## EXCERPTED TEXT

Luxembourg is expecting to pass shortly the draft bill number 7825 (the “Draft Bill”), which will amend the Luxembourg law on securitisation dated 22 March 2004 (the “Securitisation Law”), giving this investment vehicle further advantages for investors and promoters.

A highly successful framework
Since 2004 Luxembourg has had the Securitisation Law in place. A securitisation is a transformation of assets or risks into negotiable securities by way of transfer of such assets or risks to a special purpose vehicle. The advantage of the securitisation vehicle (SV) is that it creates liquidity for the corporate or originator by removing a debt or another risk from its balance sheet and receive funding from investors. The Luxembourg legal framework has proven to be highly popular and has been used in some of the largest European transactions of its kind. It is a framework that is specifically designed for cross-border transactions. More than 2500 SVs have been created since then and as of April 2021 there were:
(i.)more than 1,370 SVs existing in ...
... Luxembourg with,
(ii.)more than 6,000 compartments,
(iii.)managing around EUR 334 billion,
(iv.)representing a market share of 30% of all European SVs.
162 SVs were established in 2020 and 62 in the first quarter of 2021, showing the continuous success of this investment vehicle.

What are the changes proposed under the Draft Bill?
1. More legal forms available – including the Limited Partnerships
Under the current Securitisation Law, the SV can be established in various legal forms such as:
a. Public limited company (Société anonyme or “SA”),
b. Private limited liability company (Société à responsabilité limitée or “SARL”),
c. Partnership limited by shares (Société en commandite par actions or “SCA”),
d. Cooperative company organized as a public limited company (Société cooperative organisée comme une SA or “Scoop SA”),
e. The SV may also be created in the form of a securitisation fund. This fund does not have legal personality and needs to be managed by a management company, which is a commercial company established in Luxembourg.

Under the Draft Bill, the SV can now be also created as a:
a. Common Limited Partnership (Société en commandite simple: “SCS” or “CLP”),
b. Special Limited Partnership (Société en commandite spéciale: “SCSp” or “SLP”),),
c. General Partnership (Société en nom collectif), or
d. Public Simplified Company (Société par actions simplifieé)
This will further increase the success of the SV, in particular the possibility to set it up as a Special Limited Partnership, which has gained popularity in recent years due to its flexibility and structuring possibilities.

## RECORD EXCERPTS
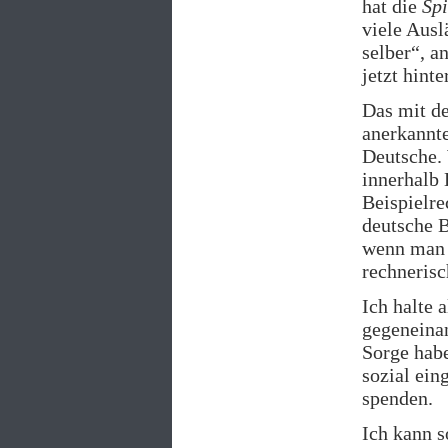
hat die
Sp
viele Aus
selber“, a
jetzt hint
Das mit de
anerkannte
Deutsche. 
innerhalb 
Beispielr
deutsche B
wenn man z
rechnerisc
Ich halte 
gegeneina
Sorge habe
sozial ein
spenden.
Ich kann s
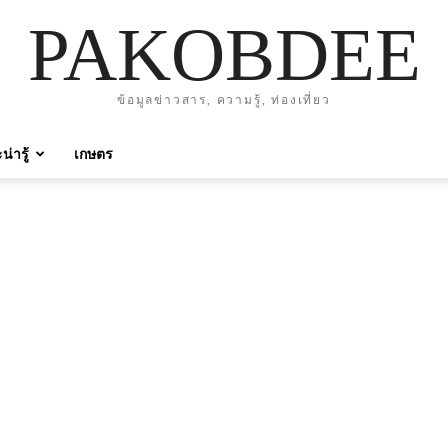
PAKOBDEE
ข้อมูลข่าวสาร, ความรู้, ท่องเที่ยว
่ารู้
เกษตร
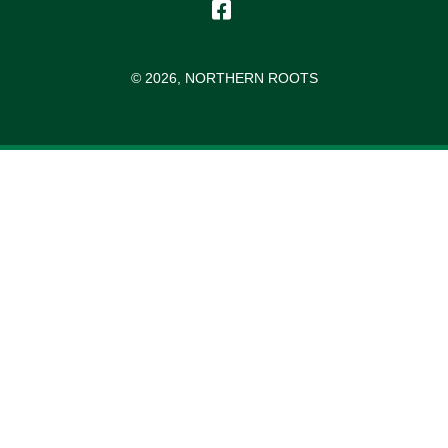
© 2026, NORTHERN ROOTS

## INSTRUCTIONS FOR THE TASK
Using the text on Luxembourg's securitisation Draft Bill, answer yes or no for whether each statement agrees with it, and quote the deciding words of the text. 1. The Draft Bill would allow an SV to be created as a General Partnership. 2. A securitisation fund has legal personality. 3. 162 SVs were established in 2020.

## TASK ANSWER
1. Yes: "Under the Draft Bill, the SV can now be also created as a:" … "General Partnership (Société en nom collectif)"
2. No: "This fund does not have legal personality"
3. Yes: "162 SVs were established in 2020"